- EXERCISE DESCRIPTION
Go through the records below and tally the lines that include "APERTURE". Answer with the number only.

- ENTRIES SUPPLIED
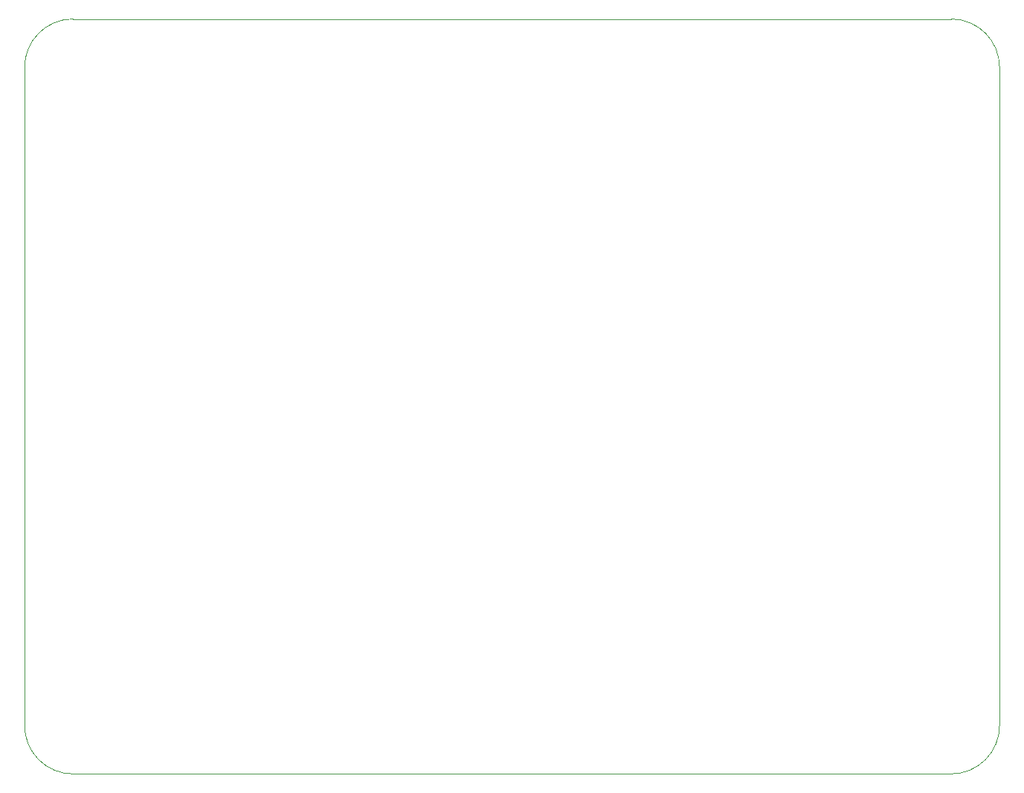
<source format=gm1>
G04 #@! TF.GenerationSoftware,KiCad,Pcbnew,9.0.0*
G04 #@! TF.CreationDate,2025-03-31T20:11:42+09:00*
G04 #@! TF.ProjectId,circuit-sugoi-tsuyoi-machine,63697263-7569-4742-9d73-75676f692d74,rev?*
G04 #@! TF.SameCoordinates,Original*
G04 #@! TF.FileFunction,Profile,NP*
%FSLAX46Y46*%
G04 Gerber Fmt 4.6, Leading zero omitted, Abs format (unit mm)*
G04 Created by KiCad (PCBNEW 9.0.0) date 2025-03-31 20:11:42*
%MOMM*%
%LPD*%
G01*
G04 APERTURE LIST*
G04 #@! TA.AperFunction,Profile*
%ADD10C,0.050000*%
G04 #@! TD*
G04 APERTURE END LIST*
D10*
X197000000Y-57000000D02*
X197000000Y-132000000D01*
X91500000Y-137500000D02*
G75*
G02*
X86000000Y-132000000I0J5500000D01*
G01*
X191500000Y-137500000D02*
X91500000Y-137500000D01*
X191500000Y-51500000D02*
G75*
G02*
X197000000Y-57000000I0J-5500000D01*
G01*
X86000000Y-132000000D02*
X86000000Y-57000000D01*
X86000000Y-57000000D02*
G75*
G02*
X91500000Y-51500000I5500000J0D01*
G01*
X197000000Y-132000000D02*
G75*
G02*
X191500000Y-137500000I-5500000J0D01*
G01*
X91500000Y-51500000D02*
X191500000Y-51500000D01*
M02*

</source>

- SOLUTION FOR THIS PROBLEM
2